Electrical Distribution
Increasing demands for more electrical and electronic automotive components produces a greater challenge for designers of the electrical distribution system. The system moves electrical power and signals throughout the vehicle at a wide variety of voltage levels. With each component requiring its own set of wires – one for power, and in many cases a second to control it - the proliferation of wires is reaching a critical mass. To help ease this wiring glut, multiplexing has replaced many of the individual control wires with a common line connected to a central processing unit. That same notion can be applied to distribute the power, but it requires higher voltages. And higher voltages move over thinner wires. Higher voltage levels are the key to reducing the cost associated with moving this power. DuPont can provide materials that thrive in hot, demanding applications and the expertise to deal with arc resistance, moisture resistance, component miniaturization and electrical insulation.

Energy Storage
Electrical energy storage and management are essential to take full advantage of the capabilities of new automotive electrical systems. Though lead acid batteries are the industry standard and likely will continue to play a big role for some time, new battery technologies like Nickel Metal Hydride and Lithium Ion offer the promise of higher energy density, even though they still face a number of technical challenges before their widespread introduction in vehicles.

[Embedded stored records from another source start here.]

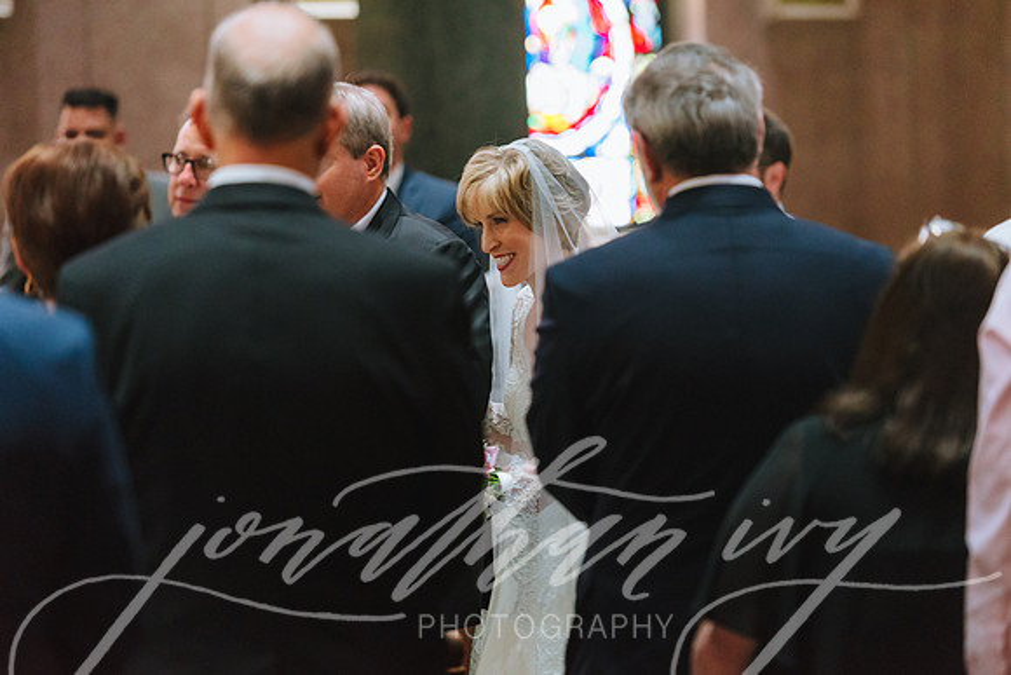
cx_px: 506
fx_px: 4213
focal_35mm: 150
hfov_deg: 13.7
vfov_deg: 9.2
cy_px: 338
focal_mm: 150
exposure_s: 1/160
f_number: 2.8
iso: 4000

In addition to batteries, ultracapacitors -- used for rapid storage and discharge of electricity -- also are poised to play a significant complementary role with batteries because of their ability to capture electricity from regenerative braking and allowing for longer battery life. The advance of these new technologies requires new materials and new system designs. From films and membrane technologies to separators and cell and housing packaging, DuPont has materials for higher temperature and chemical resistance that are critical to ensure longer life and lower cost, as well as high reliability and less weight, for these storage devices.

Electrical Powertrain
Automotive designers are striving to develop low-weight, high-output and high-efficiency powertrain systems -- systems that connect all of the components -- from the powerplant or battery to the control unit, to the motors that drive the wheels. These new systems will all require higher voltages and current as high as 400 amps.

In large part the success of electrically powered vehicles will not be determined solely on their innovative technology, but equally on their environmental impact and at a price that consumers will pay. Key to that will be high-tech DuPont materials that will help shed weight and maintain high power and performance, including the electromagnetic, mechanical and electrical systems that need to be developed for the electrical powertrains of the future.

Thermal Management
No matter where you look in a vehicle, beating the heat (or the cold) is a continuous challenge for automotive engineers.

Designers and engineers are eager to reap the rewards that advanced electronics offer to boost fuel economy, reduce emissions and refine engine performance. Add in higher-voltage electrical architectures for hybrids and 42-volt systems and the challenge becomes even more demanding, while the opportunities increase. DuPont researchers are helping to develop by-wire technology and to provide durable new materials that can control the temperature of both on-engine and off-engine components – such as electric water pumps or integrated starter/alternators -- throughout all areas of the vehicle.

Climate Control
The increasing electric power capabilities of 21rst century vehicles will also make possible the use of electric compressors in air conditioning systems. No longer connected to the engine by pulleys and belts, motors for electric compressor units can be located in the trunk or in wheel wells, for example, to provide better load distribution and functionality. DuPont is involved in the switch to electric compressors, working to help provide new refrigerants, evaporator and condensor constructions and control systems.